**Texte à lire:**
—————

Nestor A. Braunstein Les Présages

Ou le souvenir d’enfance retrouvé Stock 2011

 

Dominique Simonney, Psychanalyste

Membre associé de la Société de Psychanalyse Freudienne
Membre du comité de rédaction de la revue Essaim

Le titre original du livre de Nestor Braunstein est Memoria y espanto O el recuerdo de infancia : « Mémoire et terreur ou le souvenir d’enfance ». Titre composé d’une double citation : mémoire et terreur fait référence à une réflexion de  Julio Cortázar : « la mémoire voit le jour avec la terreur », le souvenir d’enfance est  la seconde partie du titre de l’ouvrage fameux de Georges Perec W ou le Souvenir d’enfance.
Regrettons que l’éditeur n’ait pas conservé sa forme originale à ce titre-référence, d’abord en le plaçant en sous titre, puis en accolant à « souvenir d’enfance » le mot retrouvé.

—————

**Données affichées:**
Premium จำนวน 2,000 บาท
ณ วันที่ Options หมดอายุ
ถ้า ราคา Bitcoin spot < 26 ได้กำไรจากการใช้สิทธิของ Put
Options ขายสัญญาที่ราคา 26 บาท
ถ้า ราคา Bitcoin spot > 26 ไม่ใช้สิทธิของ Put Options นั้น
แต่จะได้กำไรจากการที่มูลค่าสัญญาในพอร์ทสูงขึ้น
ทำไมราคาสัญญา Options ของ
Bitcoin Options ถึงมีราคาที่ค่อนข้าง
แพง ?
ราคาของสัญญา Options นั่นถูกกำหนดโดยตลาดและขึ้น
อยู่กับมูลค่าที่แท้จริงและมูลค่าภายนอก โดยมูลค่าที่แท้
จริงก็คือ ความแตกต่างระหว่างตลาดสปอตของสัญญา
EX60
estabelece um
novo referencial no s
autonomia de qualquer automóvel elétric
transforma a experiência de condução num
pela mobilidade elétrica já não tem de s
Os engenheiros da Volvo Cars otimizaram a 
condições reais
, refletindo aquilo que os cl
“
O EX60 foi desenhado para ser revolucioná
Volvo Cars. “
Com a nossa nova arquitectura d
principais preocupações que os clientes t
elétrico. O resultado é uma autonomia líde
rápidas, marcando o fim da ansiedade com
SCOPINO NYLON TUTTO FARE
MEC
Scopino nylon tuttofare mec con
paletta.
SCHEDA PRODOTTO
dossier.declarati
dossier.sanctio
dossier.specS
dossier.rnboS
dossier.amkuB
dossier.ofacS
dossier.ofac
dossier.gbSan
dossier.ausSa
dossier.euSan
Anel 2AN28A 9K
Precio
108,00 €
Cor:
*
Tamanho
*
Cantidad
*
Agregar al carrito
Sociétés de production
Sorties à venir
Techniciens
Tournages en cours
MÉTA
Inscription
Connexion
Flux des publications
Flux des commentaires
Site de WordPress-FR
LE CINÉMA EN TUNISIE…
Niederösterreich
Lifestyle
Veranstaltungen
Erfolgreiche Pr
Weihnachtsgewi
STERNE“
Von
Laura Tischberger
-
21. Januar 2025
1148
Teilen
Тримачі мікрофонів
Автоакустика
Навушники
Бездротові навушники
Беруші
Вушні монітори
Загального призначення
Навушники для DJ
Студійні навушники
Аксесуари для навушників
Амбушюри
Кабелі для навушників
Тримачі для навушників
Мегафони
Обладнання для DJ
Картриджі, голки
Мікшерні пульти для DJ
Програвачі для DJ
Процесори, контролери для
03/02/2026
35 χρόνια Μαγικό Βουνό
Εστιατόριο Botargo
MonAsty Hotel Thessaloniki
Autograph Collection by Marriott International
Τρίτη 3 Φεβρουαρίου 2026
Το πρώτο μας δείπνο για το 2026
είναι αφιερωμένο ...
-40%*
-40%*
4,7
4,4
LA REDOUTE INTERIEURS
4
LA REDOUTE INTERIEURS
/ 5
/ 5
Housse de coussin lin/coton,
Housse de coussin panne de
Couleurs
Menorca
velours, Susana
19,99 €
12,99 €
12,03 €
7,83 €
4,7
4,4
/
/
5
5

—————

**Consigne:** Recopiez, dans le texte sur le livre de Nestor Braunstein, tout ce qui va de « Le titre original » jusqu'à « le Souvenir d’enfance. ». La liste n'intervient pas dans cet exercice.

**Réponse:**
Le titre original du livre de Nestor Braunstein est Memoria y espanto O el recuerdo de infancia : « Mémoire et terreur ou le souvenir d’enfance ». Titre composé d’une double citation : mémoire et terreur fait référence à une réflexion de  Julio Cortázar : « la mémoire voit le jour avec la terreur », le souvenir d’enfance est  la seconde partie du titre de l’ouvrage fameux de Georges Perec W ou le Souvenir d’enfance.